Page images and extracted text

● ● ●

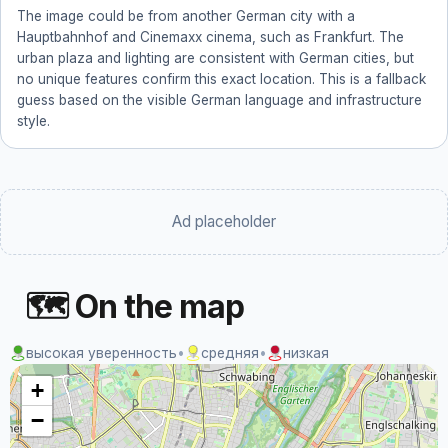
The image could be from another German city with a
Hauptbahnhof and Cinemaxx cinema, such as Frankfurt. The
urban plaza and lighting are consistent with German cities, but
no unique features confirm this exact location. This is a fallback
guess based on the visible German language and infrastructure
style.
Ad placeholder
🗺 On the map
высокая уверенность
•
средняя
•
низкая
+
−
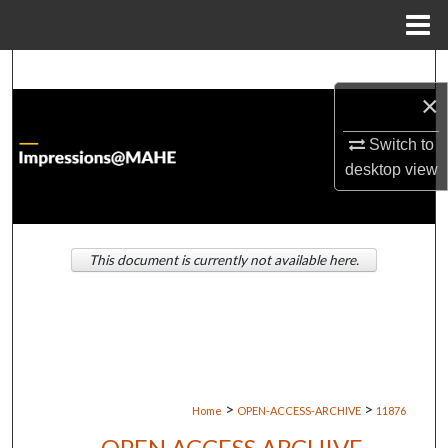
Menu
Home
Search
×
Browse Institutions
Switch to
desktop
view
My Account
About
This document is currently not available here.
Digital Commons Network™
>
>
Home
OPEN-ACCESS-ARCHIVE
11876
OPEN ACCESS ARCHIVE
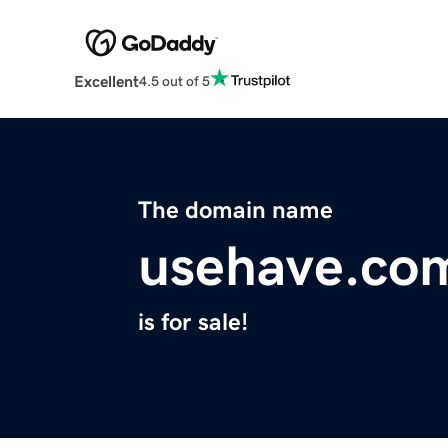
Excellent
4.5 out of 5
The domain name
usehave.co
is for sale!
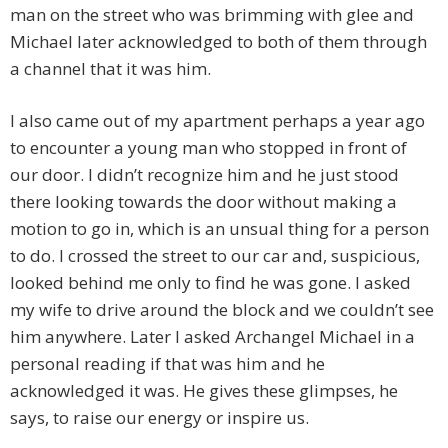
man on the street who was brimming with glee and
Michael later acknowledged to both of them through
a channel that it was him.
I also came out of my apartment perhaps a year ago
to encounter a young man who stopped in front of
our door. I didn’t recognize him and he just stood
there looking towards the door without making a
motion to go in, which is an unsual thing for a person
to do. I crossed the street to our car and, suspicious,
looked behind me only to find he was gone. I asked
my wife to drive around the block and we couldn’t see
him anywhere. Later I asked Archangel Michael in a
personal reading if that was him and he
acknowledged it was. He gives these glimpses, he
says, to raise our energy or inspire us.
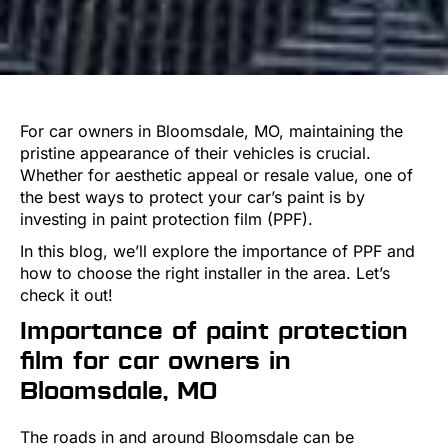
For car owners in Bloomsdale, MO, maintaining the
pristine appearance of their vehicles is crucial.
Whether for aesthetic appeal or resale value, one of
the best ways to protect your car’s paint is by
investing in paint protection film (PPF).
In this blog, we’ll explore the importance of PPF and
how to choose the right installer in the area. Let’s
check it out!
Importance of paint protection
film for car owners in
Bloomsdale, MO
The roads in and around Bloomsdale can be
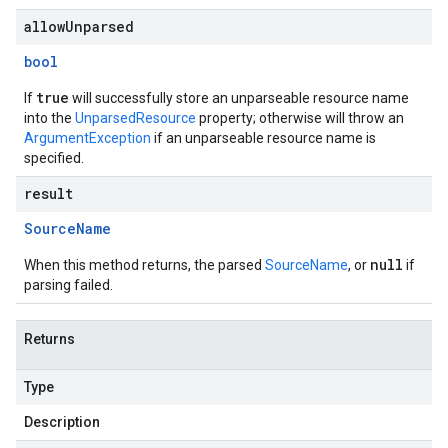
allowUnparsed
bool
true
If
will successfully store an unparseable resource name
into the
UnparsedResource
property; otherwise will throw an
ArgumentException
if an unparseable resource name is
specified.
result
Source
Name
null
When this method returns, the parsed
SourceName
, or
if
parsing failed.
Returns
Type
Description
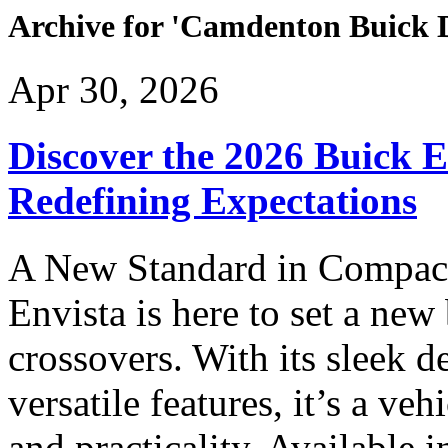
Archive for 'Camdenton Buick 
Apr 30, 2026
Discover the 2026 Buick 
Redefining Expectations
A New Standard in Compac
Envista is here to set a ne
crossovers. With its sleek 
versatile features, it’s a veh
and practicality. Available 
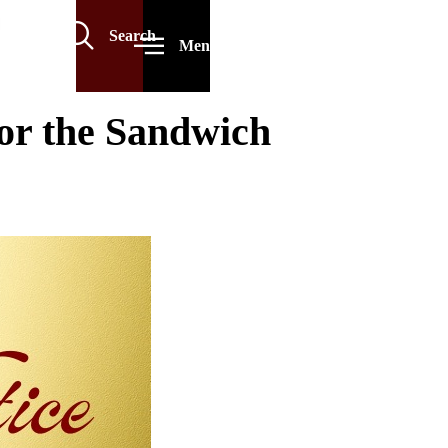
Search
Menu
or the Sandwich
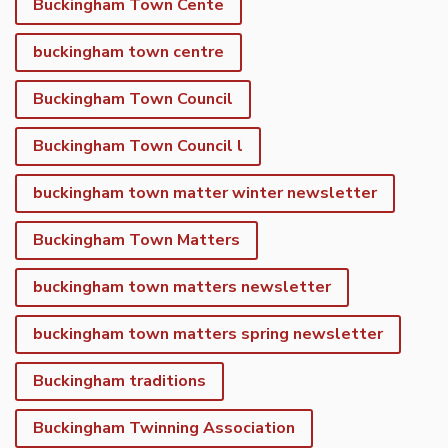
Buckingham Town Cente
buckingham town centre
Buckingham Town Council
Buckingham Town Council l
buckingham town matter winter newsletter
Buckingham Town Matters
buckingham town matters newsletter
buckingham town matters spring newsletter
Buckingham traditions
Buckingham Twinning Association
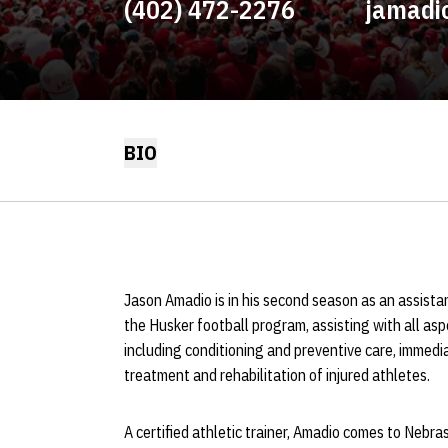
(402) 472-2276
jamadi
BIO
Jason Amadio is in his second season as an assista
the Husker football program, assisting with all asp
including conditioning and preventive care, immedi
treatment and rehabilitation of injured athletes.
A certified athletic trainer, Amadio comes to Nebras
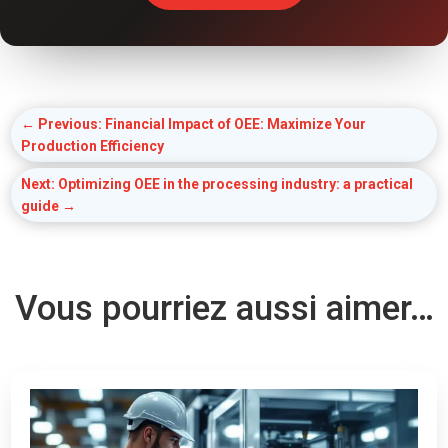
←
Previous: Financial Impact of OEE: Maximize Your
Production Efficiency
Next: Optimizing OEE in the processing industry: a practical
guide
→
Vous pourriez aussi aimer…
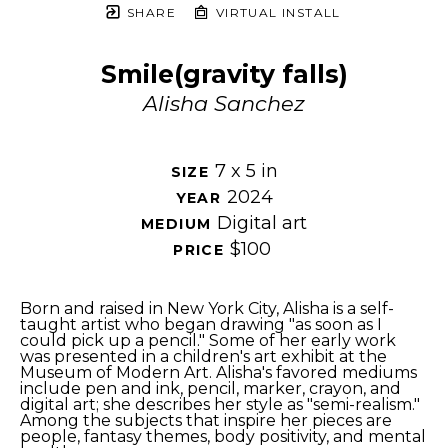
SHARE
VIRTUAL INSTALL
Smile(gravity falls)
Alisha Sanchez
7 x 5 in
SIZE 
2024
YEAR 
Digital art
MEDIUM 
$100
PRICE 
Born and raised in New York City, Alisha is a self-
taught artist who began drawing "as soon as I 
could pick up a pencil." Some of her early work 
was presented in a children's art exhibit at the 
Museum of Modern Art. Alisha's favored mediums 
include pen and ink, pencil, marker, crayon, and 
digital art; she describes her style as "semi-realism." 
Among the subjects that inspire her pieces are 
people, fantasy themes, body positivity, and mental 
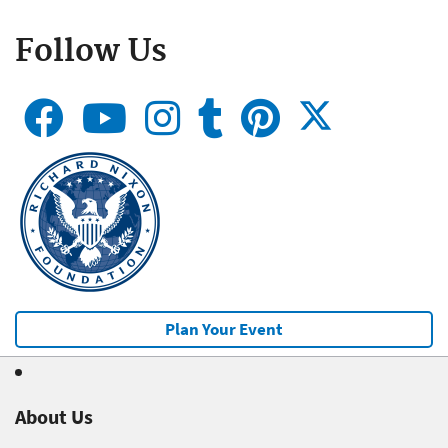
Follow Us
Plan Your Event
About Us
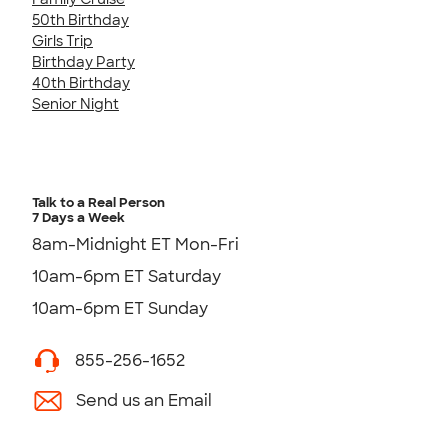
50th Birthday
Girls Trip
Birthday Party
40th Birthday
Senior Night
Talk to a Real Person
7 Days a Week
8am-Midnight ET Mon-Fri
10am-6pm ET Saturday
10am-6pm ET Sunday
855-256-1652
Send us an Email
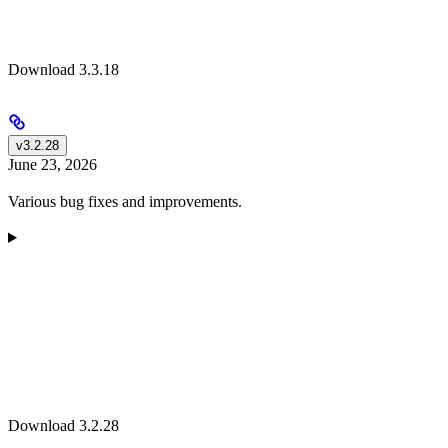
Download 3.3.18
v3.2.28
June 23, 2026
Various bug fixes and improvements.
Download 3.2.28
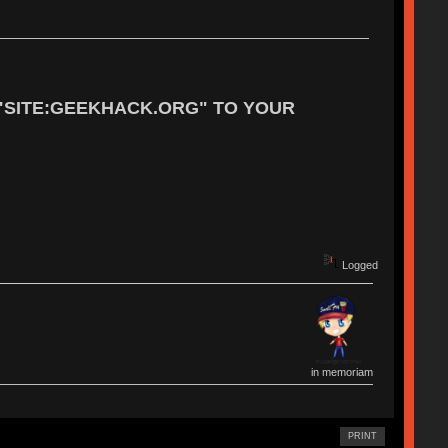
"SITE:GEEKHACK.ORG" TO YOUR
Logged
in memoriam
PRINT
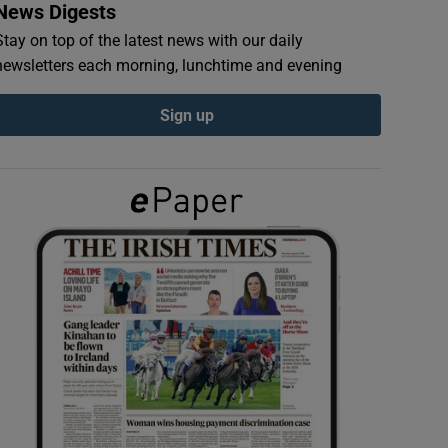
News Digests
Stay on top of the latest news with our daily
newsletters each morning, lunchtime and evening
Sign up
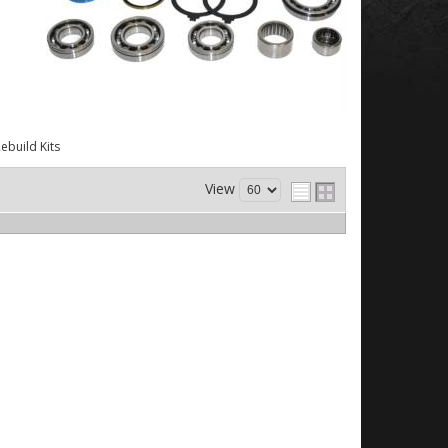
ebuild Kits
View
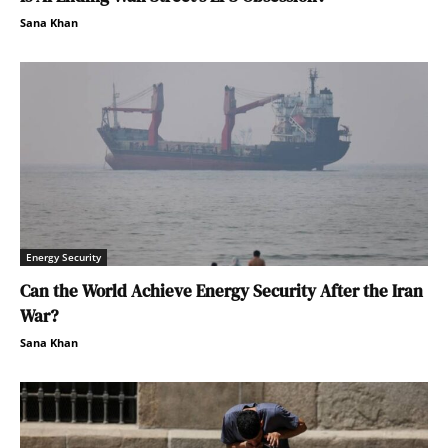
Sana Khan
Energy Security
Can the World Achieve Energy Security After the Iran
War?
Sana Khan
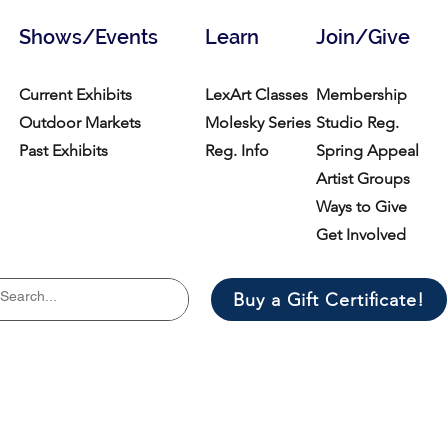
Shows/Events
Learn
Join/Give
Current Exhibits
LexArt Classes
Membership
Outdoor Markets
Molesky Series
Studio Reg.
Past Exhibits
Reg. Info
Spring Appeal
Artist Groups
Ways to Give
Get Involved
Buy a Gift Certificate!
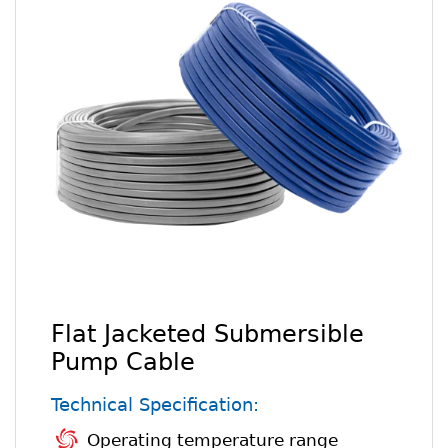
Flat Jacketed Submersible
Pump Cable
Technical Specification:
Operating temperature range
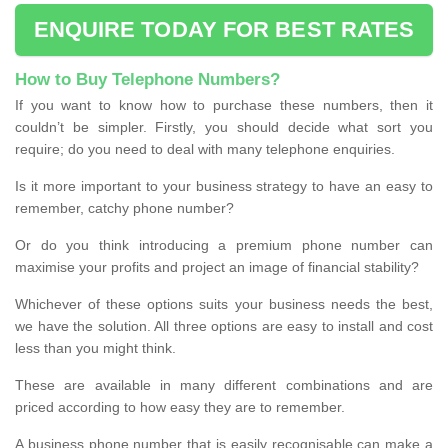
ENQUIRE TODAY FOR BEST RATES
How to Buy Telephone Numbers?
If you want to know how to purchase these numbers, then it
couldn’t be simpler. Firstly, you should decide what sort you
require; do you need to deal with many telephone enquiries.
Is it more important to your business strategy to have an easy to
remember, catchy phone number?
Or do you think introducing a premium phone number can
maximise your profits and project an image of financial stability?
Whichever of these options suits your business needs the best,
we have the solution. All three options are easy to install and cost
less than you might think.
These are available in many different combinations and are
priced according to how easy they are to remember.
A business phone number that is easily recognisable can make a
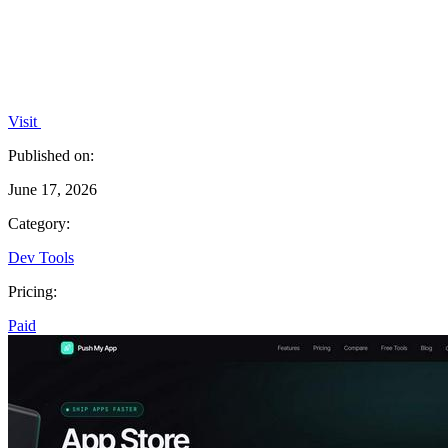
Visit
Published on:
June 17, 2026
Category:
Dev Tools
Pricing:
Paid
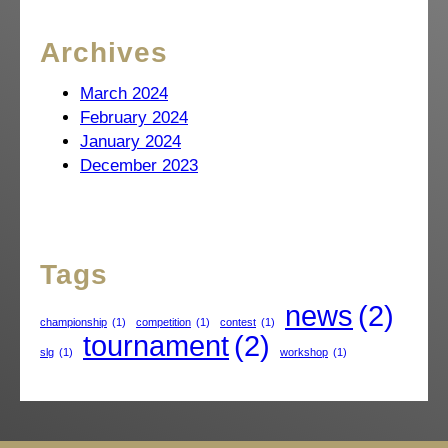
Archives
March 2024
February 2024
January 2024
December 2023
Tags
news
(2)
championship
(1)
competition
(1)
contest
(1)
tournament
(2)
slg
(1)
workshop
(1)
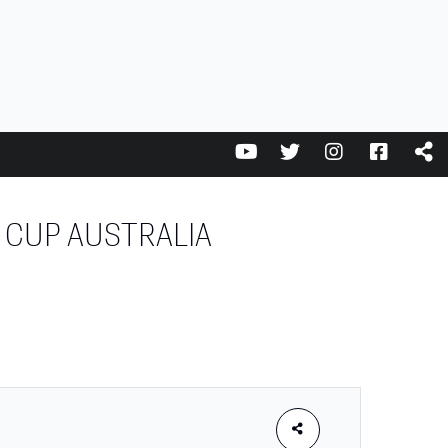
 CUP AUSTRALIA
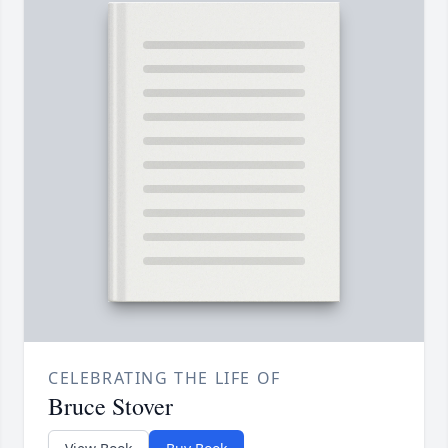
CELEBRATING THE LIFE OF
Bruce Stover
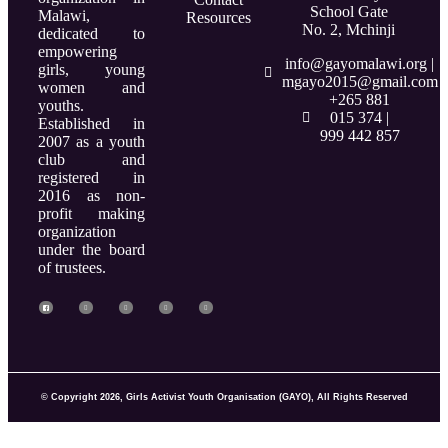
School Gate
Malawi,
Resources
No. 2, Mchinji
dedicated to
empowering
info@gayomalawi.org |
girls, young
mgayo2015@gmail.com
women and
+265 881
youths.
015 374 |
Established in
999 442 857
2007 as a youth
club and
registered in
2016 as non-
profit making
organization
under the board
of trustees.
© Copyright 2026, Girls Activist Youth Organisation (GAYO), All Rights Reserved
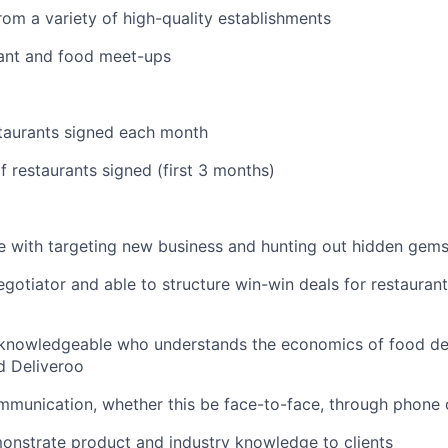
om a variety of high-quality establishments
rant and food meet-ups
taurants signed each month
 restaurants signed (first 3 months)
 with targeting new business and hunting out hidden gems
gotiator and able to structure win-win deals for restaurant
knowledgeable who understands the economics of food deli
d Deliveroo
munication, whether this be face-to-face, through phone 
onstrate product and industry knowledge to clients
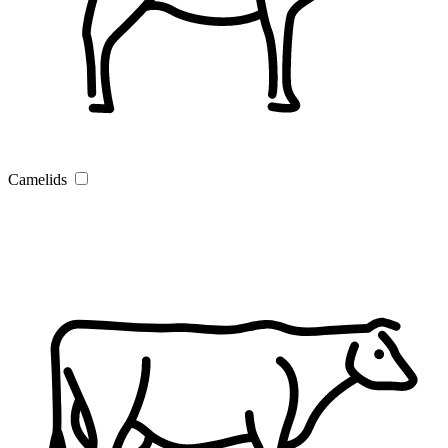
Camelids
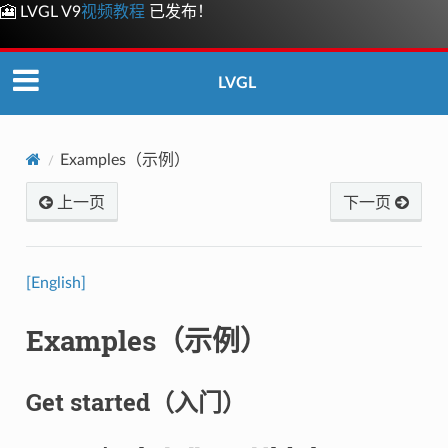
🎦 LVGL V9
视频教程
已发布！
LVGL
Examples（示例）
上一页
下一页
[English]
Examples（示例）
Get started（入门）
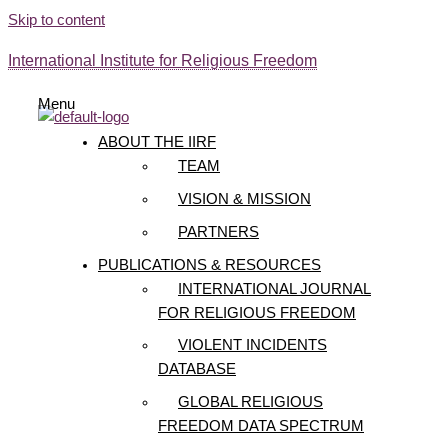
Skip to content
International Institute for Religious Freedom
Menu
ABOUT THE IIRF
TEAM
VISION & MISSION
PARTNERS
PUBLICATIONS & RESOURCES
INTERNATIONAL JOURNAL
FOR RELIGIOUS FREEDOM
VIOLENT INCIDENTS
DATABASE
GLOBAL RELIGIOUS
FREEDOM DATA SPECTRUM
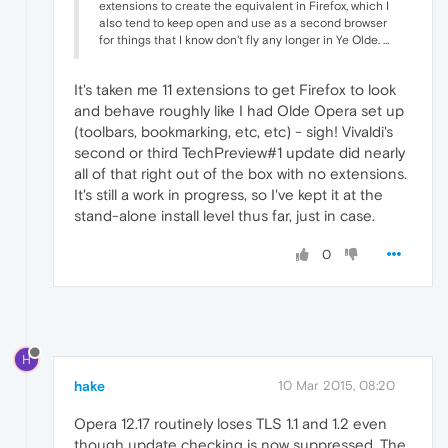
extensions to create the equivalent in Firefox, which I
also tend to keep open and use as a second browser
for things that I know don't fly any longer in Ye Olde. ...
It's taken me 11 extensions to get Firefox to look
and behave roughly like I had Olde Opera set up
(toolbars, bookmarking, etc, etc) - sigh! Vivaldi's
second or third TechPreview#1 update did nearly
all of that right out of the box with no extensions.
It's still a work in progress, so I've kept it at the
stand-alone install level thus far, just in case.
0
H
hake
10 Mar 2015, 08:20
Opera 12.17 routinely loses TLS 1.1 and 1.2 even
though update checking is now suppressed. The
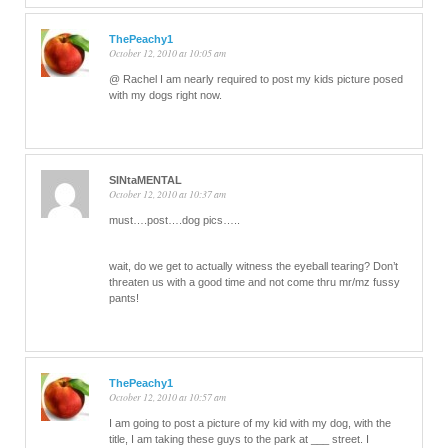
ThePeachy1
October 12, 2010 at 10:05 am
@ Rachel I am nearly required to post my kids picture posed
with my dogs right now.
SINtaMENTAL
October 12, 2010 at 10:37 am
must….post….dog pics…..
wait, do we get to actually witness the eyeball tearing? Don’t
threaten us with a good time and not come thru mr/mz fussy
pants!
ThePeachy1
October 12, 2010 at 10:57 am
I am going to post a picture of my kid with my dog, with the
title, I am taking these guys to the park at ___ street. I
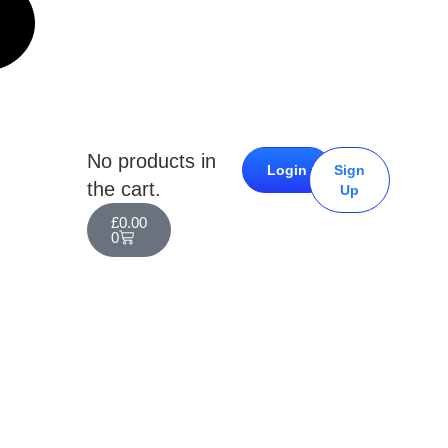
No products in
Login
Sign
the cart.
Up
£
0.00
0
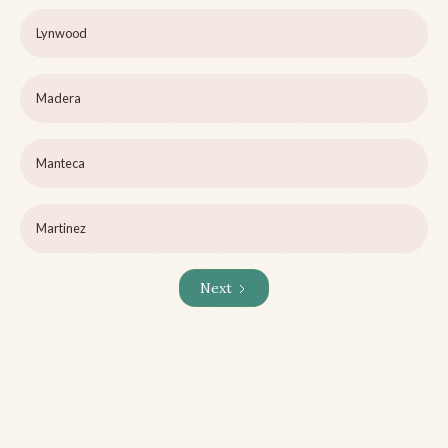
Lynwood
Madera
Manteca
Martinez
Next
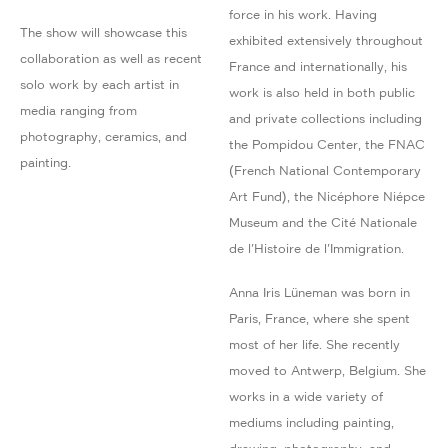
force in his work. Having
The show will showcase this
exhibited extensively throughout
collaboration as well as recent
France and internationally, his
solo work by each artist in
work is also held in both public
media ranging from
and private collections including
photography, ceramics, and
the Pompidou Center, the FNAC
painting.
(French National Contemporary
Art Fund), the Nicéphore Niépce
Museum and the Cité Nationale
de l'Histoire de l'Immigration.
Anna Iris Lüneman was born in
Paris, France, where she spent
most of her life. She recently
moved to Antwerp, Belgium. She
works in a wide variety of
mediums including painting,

● ● ●

The response should hold only an exact retyping of the lines from the beginning of the data through the line containing "my wife to drive", both ends kept, pictures omitted.

§ **Written response**
The image could be from another German city with a
Hauptbahnhof and Cinemaxx cinema, such as Frankfurt. The
urban plaza and lighting are consistent with German cities, but
no unique features confirm this exact location. This is a fallback
guess based on the visible German language and infrastructure
style.
Ad placeholder
🗺 On the map
высокая уверенность
•
средняя
•
низкая
+
−
Menu
Home
Search
×
Browse Institutions
Switch to
desktop
view
My Account
About
This document is currently not available here.
Digital Commons Network™
>
>
Home
OPEN-ACCESS-ARCHIVE
11876
OPEN ACCESS ARCHIVE
Excellent
4.5 out of 5
The domain name
usehave.co
is for sale!
man on the street who was brimming with glee and
Michael later acknowledged to both of them through
a channel that it was him.
I also came out of my apartment perhaps a year ago
to encounter a young man who stopped in front of
our door. I didn’t recognize him and he just stood
there looking towards the door without making a
motion to go in, which is an unsual thing for a person
to do. I crossed the street to our car and, suspicious,
looked behind me only to find he was gone. I asked
my wife to drive around the block and we couldn’t see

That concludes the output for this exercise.